-- Exercise --
Everything in the records must appear again exactly, except the images.

-- Supplied entries --
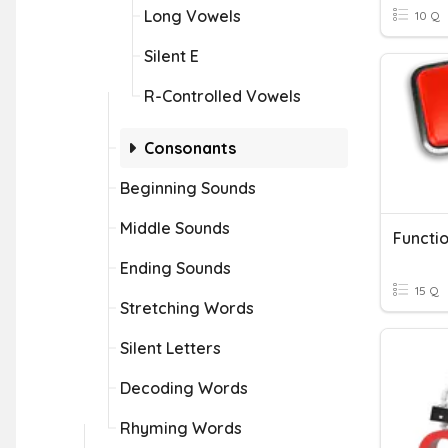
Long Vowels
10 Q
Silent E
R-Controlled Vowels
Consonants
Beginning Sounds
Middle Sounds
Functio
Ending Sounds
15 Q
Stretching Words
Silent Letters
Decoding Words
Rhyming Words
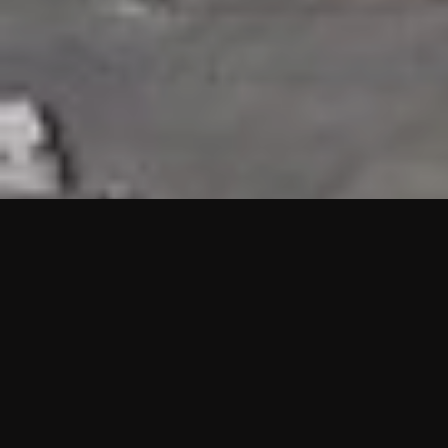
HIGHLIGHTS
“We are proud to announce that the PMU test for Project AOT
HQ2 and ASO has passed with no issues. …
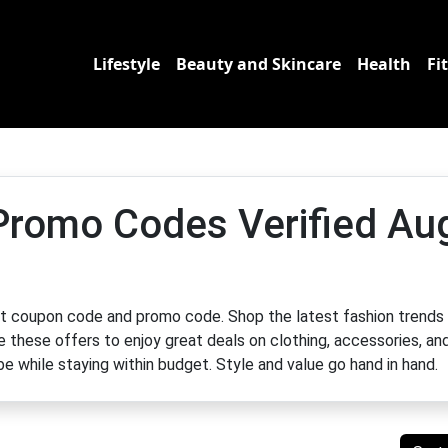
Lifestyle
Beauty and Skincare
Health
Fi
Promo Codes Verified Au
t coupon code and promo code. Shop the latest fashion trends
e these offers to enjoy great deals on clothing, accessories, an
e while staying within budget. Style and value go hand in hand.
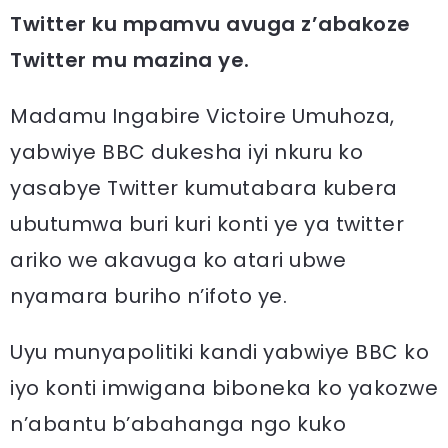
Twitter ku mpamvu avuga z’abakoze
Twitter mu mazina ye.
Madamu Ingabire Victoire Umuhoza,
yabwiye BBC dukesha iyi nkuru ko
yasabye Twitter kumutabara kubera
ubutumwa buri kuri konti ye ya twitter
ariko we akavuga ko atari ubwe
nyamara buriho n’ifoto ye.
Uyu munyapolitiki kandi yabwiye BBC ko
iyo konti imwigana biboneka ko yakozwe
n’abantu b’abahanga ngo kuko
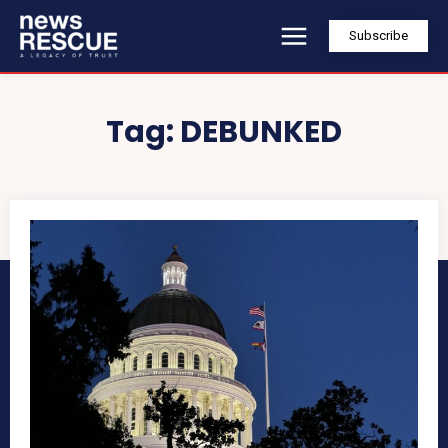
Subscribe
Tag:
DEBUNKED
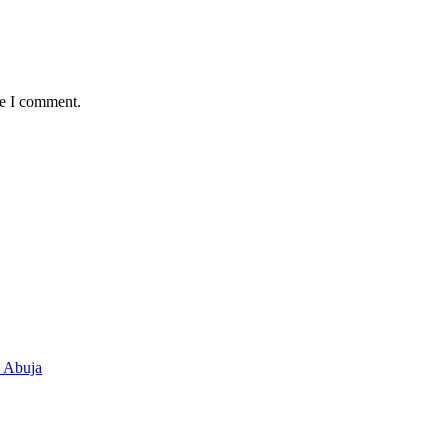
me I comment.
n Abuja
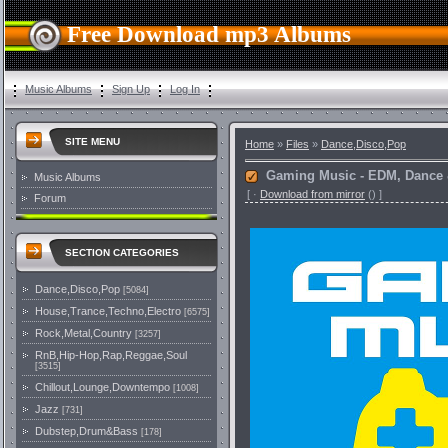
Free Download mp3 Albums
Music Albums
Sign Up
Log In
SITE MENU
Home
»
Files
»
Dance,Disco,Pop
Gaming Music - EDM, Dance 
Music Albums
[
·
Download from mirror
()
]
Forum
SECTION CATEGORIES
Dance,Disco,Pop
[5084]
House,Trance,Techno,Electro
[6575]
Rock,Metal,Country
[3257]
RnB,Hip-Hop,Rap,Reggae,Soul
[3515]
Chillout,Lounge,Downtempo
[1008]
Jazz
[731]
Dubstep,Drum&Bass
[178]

-- Output for this exercise --
Long Vowels
10 Q
Silent E
R-Controlled Vowels
Consonants
Beginning Sounds
Middle Sounds
Functio
Ending Sounds
15 Q
Stretching Words
Silent Letters
Decoding Words
Rhyming Words
HIGHLIGHTS
“We are proud to announce that the PMU test for Project AOT
HQ2 and ASO has passed with no issues. …
Lifestyle
Beauty and Skincare
Health
Fi
Promo Codes Verified Au
t coupon code and promo code. Shop the latest fashion trends
e these offers to enjoy great deals on clothing, accessories, an
e while staying within budget. Style and value go hand in hand.
Twitter ku mpamvu avuga z’abakoze
Twitter mu mazina ye.
Madamu Ingabire Victoire Umuhoza,
yabwiye BBC dukesha iyi nkuru ko
yasabye Twitter kumutabara kubera
ubutumwa buri kuri konti ye ya twitter
ariko we akavuga ko atari ubwe
nyamara buriho n’ifoto ye.
Uyu munyapolitiki kandi yabwiye BBC ko
iyo konti imwigana biboneka ko yakozwe
n’abantu b’abahanga ngo kuko
Subscribe
Tag:
DEBUNKED
me I comment.
n Abuja
Free Download mp3 Albums
Music Albums
Sign Up
Log In
SITE MENU
Home
»
Files
»
Dance,Disco,Pop
Gaming Music - EDM, Dance 
Music Albums
[
·
Download from mirror
()
]
Forum
SECTION CATEGORIES
Dance,Disco,Pop
[5084]
House,Trance,Techno,Electro
[6575]
Rock,Metal,Country
[3257]
RnB,Hip-Hop,Rap,Reggae,Soul
[3515]
Chillout,Lounge,Downtempo
[1008]
Jazz
[731]
Dubstep,Drum&Bass
[178]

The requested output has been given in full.